Movie Night At The Lake Cabin

[Andrew’s] family has a rustic lake cabin. There is a lot to do during the day, but since there’s no electricity your options are limited when the sun goes down. Sure there’s the traditional campfire, but lately they’ve been spicing things up with an outdoor movie viewing.

To get this up and running they needed to build a projection screen. He’s going for a 2.35:1 aspect ration, but the technique will work for any aspect if you do your own math. They had a couple of extruded aluminum channels from an old chalk board which work perfectly as the top and bottom rails of the frame. With the width set at fourteen feet he just needed to mount the cross pieces on uprights at 5.95 feet apart. This provides a 183″ viewing surface.

White bed sheets serve as the screen material. After it’s stretched into place they line the rails with binder clips to hold it in place. The projector is powered from two 12V batteries via an 800W inverter. During the day the batteries get topped off by a solar panel system.

19 thoughts on “Movie Night At The Lake Cabin

  1. Grammar Nazi Time:
    “aspect ration” should be “aspect ratio”.

    Also, your inch marks on 183 blend together in this font, I thought it said 183 foot, which makes no sense. Perhaps just spell the word out?

    1. The specific font the page renders with is determined by what’s available on your system. I can see the two ” marks just fine in whatever font is selected when using Chrome on OS X.

  2. Kids in this area do a home-made drive in movie thing where they all pull up to a local building with a white wall and put the projector on the roof. Sound is by a small FM transmitter so everyone can just tune in.

  3. Did something similar quite a few times, when showing the Jesus Film in Bolivia. I made a frame with 4 inch PVC pipes: light, sturdy, easy to attach the corners: just use an elbow joint. Pack the whole thing with a few rounds of elastic rope. The screen itself was the whitest fabric I could purchase locally that was also inexpensive and wide. I ended up with something like 14×10 foot screen, guy lines to lamposts or whatever handy. One big advantage: people could watch the presentation from either side!
    Biggest challenge was to find a neighbor close enough, and run an extension cord, and pray no one would trip on it and cause the bulb to burn (always worked).
    The worst challenge: trying to convince the USA Jesus Film folks to let us copy the movie, to give away free copies. That miracle did NOT happen. Copyright is copyright.

  4. Spice things up at the lake cabin? Why go then? What happened to enjoying the stars or sitting around that campfire. It’s like folks who go “camping” in a camper outfitted with more gadgets and appliances than a luxury home. Please …

    1. Those who don’t appreciate things like this never will, and will continue to be grumpy about others abandoning the ‘good old fashioned.’ if someone is so concerned about people bringing technology to their vacations then they should follow their own advice and go full rustic and camp in the backwoods in peace. /end rant

      It’s a really nice looking screen. Well done! Outdoor movies are great fun!

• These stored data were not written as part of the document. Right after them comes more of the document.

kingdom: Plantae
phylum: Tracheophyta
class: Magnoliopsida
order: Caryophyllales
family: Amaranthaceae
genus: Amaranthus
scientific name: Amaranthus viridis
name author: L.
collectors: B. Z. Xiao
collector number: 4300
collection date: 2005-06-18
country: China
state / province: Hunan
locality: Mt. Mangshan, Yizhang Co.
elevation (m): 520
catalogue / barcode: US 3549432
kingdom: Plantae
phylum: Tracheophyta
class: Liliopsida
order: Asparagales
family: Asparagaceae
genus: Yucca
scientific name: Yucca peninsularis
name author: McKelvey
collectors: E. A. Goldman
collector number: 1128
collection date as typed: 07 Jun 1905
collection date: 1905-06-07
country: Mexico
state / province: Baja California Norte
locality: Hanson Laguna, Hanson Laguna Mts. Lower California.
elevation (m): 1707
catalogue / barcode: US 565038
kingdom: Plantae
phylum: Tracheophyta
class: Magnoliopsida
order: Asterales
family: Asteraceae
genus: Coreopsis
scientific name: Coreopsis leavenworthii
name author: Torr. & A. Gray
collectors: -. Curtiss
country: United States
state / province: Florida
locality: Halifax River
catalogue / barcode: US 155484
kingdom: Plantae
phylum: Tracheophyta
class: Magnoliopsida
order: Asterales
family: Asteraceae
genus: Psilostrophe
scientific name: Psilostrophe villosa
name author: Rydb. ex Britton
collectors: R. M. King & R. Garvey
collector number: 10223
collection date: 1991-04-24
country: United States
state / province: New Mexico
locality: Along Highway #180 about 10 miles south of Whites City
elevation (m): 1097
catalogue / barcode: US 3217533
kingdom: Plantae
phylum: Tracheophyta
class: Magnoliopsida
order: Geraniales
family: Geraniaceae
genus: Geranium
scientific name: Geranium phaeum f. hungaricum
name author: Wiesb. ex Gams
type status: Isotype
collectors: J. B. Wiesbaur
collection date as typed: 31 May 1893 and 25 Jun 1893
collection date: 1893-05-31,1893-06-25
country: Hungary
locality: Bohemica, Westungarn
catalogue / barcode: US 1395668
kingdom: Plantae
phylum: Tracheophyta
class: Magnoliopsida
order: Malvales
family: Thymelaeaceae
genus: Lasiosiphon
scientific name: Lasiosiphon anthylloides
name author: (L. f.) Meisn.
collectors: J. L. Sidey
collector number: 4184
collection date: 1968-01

  5. I use BLACK OUT CLOTH for my projector setup in my living room. Its cheap (per yard at your local fabric store) and is a much better projection surface than a white sheet.

    A white sheet is a great surface to use at a LAN/console party, club, etc. When you want to show the image on both sides of the screen. And when the budget is VERY tight.

  6. I’ve always been tempted to build my own projector, researched all the Lcd screen hacks and sites.

    Then early this year out came a new class of projectors. 720p , LED , DLP , 3D , HDMI , only 500$.

    The Qumi was first but it’s parent company least out its basic design elements to the Acer K330, Optoma ML500, ViewSonic PLED-W500, NEC L50W, LG-3 versons? Same electronis , same optics , different I/O ports , different cases.

    Based on reviews I got the Acer K330 , for $500 , I get an unbelievable 132″ , 16:10 home theater. Best Money Ever Spent!